• AUSGEWÄHLTER TEXTAUSZUG:
5. April 2011 von Verschiedenen

Franca M’hamdi lebt und studiert in Konstanz Literatur-Kunst-­Medien und Gender Studies. Ihre deutsch-tunesischen Eltern brachten sie 1973 in Radolfzell am Boden­see zur Welt, seit 1999 arbeitet sie als Flug­begleiterin. Sie mag Gerechtig­keits­diskurse, Fern­sehserien und Sonnen­baden am See­rheinstrand… Über ersteres schreibt sie seit 2011 auch auf ihrem Blog post_gedanken.

Die Tunesier_innen gaben den Startschuss für die demokratisch-­revolutionären Umwälzungen in der arabischen Welt. Mit dem Umbruch wächst auch die Hoffnung auf die Neu­etablierung und Aus­weitung bereits bestehender Frauen­rechte. Seit der Unabhängigkeit von 1956 sind Polygamie und Verstoßung in Tunesien gesetzlich verboten, es besteht die Möglichkeit einer gericht­lichen Schei­dung auf der Grundlage von Geschlechter­gleichheit. Das Frauen­wahlrecht wurde ebenfalls 1956 eingeführt, seit 1963 war Abtreibung unter be­stimmten Indikationen erlaubt und ist seit 1973 straffrei. Nach offiziellen Angaben werden 99% aller tunesischen Mädchen eingeschult und 50% der Abiturient_innen und Studierenden sind weiblich, während ein Viertel aller Frauen erwerbs­tätig ist (Quelle: taz).

• EXTRAHIERTE DATEN:

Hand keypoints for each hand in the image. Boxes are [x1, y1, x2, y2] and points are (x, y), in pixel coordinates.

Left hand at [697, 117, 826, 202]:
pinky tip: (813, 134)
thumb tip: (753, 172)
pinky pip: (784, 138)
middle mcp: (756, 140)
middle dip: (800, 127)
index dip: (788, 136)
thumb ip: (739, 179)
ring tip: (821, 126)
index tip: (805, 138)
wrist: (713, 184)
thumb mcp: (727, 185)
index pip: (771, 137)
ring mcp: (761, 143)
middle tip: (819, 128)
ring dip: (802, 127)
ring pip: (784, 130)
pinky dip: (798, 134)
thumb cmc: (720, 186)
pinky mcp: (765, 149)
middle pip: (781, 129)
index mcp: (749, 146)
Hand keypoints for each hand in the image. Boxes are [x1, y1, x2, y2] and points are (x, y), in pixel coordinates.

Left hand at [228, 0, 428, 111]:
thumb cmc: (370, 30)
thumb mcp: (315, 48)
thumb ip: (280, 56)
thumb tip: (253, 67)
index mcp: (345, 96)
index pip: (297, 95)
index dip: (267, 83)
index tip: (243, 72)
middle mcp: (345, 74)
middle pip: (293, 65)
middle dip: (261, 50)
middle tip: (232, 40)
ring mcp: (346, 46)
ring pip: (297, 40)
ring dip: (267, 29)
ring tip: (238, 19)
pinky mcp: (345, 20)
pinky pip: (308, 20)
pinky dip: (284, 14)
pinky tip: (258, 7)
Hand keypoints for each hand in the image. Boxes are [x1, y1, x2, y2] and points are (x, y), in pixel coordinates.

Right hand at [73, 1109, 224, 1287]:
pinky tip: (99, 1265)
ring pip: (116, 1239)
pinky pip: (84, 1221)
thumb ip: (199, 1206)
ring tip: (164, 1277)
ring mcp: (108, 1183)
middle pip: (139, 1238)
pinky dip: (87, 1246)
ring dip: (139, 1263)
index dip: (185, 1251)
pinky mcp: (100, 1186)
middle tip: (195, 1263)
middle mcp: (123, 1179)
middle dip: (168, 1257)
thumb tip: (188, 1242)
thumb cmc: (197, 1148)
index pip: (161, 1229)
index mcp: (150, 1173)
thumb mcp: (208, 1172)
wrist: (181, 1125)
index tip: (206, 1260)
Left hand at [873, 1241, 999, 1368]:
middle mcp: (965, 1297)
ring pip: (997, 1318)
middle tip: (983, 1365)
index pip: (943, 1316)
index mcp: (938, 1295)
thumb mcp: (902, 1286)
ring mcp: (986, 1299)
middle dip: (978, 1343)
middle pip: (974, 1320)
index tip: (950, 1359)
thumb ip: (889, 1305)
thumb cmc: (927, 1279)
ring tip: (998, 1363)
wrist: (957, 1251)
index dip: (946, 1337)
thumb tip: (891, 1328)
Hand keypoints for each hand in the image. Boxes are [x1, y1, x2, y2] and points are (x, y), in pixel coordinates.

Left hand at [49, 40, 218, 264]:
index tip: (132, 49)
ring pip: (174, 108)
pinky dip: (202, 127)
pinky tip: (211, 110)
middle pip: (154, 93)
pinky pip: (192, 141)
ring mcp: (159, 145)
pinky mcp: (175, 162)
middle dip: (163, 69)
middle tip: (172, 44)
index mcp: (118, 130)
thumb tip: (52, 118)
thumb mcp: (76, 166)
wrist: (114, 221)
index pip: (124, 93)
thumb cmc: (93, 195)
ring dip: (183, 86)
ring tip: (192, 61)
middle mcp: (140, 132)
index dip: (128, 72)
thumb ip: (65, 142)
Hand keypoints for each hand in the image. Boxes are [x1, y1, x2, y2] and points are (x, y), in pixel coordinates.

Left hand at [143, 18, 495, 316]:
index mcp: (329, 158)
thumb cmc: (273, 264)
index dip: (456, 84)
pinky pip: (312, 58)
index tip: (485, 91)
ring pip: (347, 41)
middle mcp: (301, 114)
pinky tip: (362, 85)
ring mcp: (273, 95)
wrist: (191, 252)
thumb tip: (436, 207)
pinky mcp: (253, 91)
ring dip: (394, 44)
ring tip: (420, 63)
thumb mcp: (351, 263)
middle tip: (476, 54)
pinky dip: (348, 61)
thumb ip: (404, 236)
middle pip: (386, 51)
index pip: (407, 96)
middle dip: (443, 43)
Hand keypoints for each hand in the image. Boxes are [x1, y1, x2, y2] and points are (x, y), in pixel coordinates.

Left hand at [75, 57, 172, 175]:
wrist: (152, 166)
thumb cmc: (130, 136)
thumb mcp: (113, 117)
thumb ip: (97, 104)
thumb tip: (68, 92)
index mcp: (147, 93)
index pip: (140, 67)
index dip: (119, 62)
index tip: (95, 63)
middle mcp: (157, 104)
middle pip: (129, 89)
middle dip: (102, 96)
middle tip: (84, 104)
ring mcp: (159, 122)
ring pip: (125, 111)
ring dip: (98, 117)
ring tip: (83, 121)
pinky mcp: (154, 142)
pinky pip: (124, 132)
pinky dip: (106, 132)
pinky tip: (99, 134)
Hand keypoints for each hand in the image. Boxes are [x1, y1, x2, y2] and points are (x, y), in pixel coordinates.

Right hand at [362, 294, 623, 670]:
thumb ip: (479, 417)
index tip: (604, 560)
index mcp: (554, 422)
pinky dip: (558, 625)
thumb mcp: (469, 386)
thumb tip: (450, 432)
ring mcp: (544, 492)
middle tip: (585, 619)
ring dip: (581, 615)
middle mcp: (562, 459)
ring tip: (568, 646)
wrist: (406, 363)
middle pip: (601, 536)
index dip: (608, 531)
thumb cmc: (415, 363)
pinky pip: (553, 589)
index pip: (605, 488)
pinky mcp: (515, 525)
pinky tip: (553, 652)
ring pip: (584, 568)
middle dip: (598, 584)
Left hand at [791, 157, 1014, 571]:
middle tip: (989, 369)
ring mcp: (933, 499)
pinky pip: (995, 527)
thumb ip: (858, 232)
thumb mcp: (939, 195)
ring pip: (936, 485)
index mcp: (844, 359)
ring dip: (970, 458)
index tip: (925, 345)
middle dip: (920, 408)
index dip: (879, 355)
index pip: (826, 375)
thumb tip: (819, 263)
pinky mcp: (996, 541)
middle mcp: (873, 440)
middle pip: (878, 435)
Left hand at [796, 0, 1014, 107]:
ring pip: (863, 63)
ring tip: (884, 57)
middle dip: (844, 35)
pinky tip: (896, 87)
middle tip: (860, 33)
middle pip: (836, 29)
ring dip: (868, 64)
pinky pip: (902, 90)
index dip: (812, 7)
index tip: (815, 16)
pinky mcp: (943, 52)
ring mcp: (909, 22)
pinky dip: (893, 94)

• AUFGABE:
Seit welchem Jahr ist Abtreibung in Tunesien laut dem Textauszug über Frauenrechte straffrei?

• ANTWORT:
Seit 1973.